4. The only legitimate conservation breeding is done by zoos that are accredited by the American Zoological Association and each species has their own Species Survival Plans. The SSPs do not support the breeding of white tigers because the only way to get the white coat in lions or tigers is through severe inbreeding. Accredited zoos do not buy from backyard breeders like Bud and Carrie.

5. You only have to tune in to My Life is a Zoo for 5 minutes to figure out that they don’t know anything about big cats. They openly admit that the animals are paying their way.

6. The publicity stunt is only being used to get ratings for National Geographic, when there is a HUGE wasted opportunity to share the plight of captive big cats or their race toward extinction in the wild. Find out more about why the use of cubs for photo sessions and petting sessions is the cause of most of the abuse suffered by big cats in the U.S. http://www.bigcatrescue.org/000news/0articlesbybcr/2010PetATiger.htm

7. There less than 3,000 tigers in the wild and are about 15,000 lions in the wild today. Just ten years ago that number was closer to 50,000. Even the lions left in Africa are mostly inside parks. Often the parks use the cubs as props for people to pay to play and then they are turned out into yards, when they get too big, so that hunters can pay to kill a lion as part of their Big 5 trophy game hunts. Lions breed well so there is no reason to be breeding them in cages when there are no protected places for them to live free.
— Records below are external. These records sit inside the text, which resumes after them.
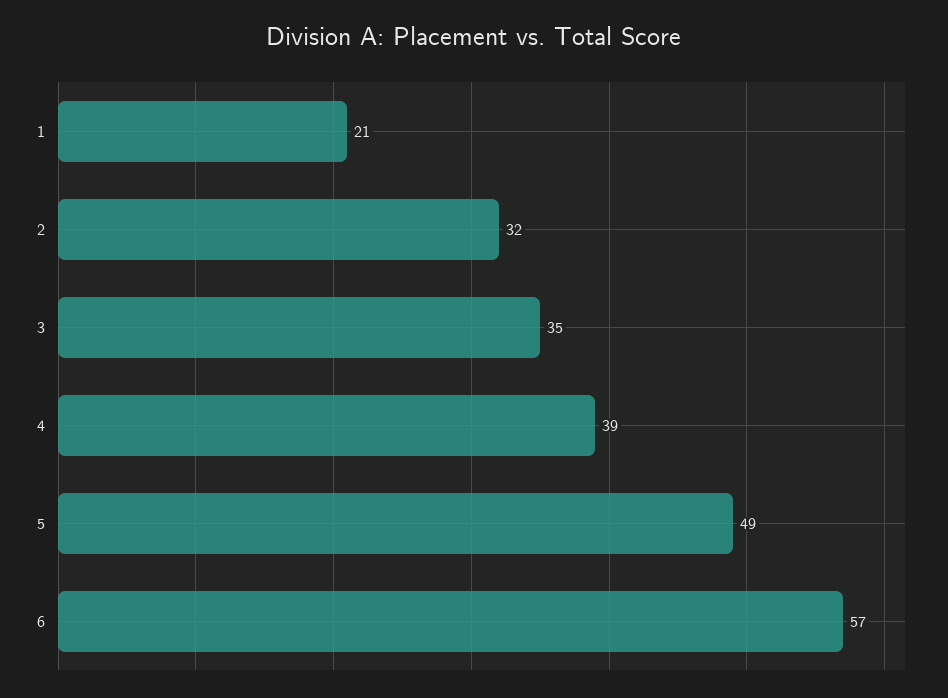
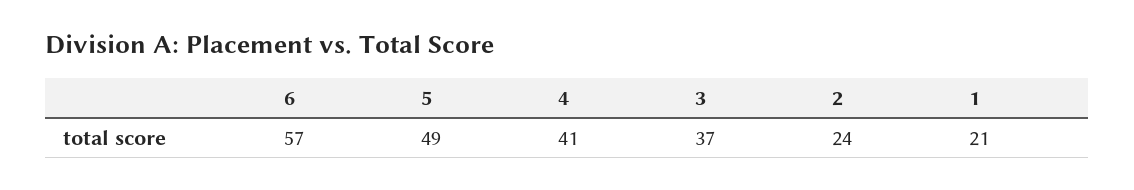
  {
    "1": 21,
-   "2": 32,
+   "2": 24,
-   "3": 35,
+   "3": 37,
-   "4": 39,
+   "4": 41,
    "5": 49,
    "6": 57
  }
8. The money sent to support this backyard breeder should be spent on protecting habitat and paying park rangers to protect big cats. As long as people like Bud and Carrie can make a living showboating with big cats, they will continue to support the trade that causes so much misery and will continue urging others to do the same by their actions, which speak far louder than their words.

9. When you look at the cages these wild animals are spending their entire lives in, you only see concrete, a barren patch of ground and a skimpy dens. There are no trees, shrubs, grasses or anything natural to provide stimulation to the cats.

10. Big Cat Rescue, an accredited sanctuary, has to turn away more than 50 big cats each year from people who see morons playing with lions and tigers and think that would be a cool way to show off too. The cost of entry is low; about $150 for a lion cub, but they can live 20 years and cost $7,500 per cat per year to provide proper care.

It is sad that the media gives attention to this kind of publicity stunt that sends such a bad message.

The only good coming of it might be that some people will begin to question why these clowns are being promoted on National Geographic and start people thinking about why it is that people who appear this clueless have a backyard full of dangerous wild animals.

After watching the first episode it was clear to see that this will end in tragedy for the animals. The couple appear to be living in poverty, in a filthy home, wearing dirty clothes and looking like they desperately need to bathe and shave. Bud seems to have the hots for cute little Carrie and is willing to throw everything he had away to make her stop pouting. On the show they admit that they bought the chimp baby, and mortgaged the property to do it. The going rate for chimp babies is $25,000 and they say they did it to increase attendance at the “zoo” which turns out to be just rows upon rows of cages in their yard. The first episode is all about being duped into paying $10,000 to ship a baby hippo from Jakarta that they already had paid $5,000 for, again, to increase their zoo attendance. Bud exclaims, “I love my bank!” when they agree to let him go even deeper in debt on his home.

The zoo has been around for 25 years, but at the rate it is expanding and going in debt, just to make this a show people will watch and forget about by next summer, it can’t be a sustaining investment. Our prediction is that by 2012 this place will be in bankruptcy and the animals will be in dire need of rescue…again.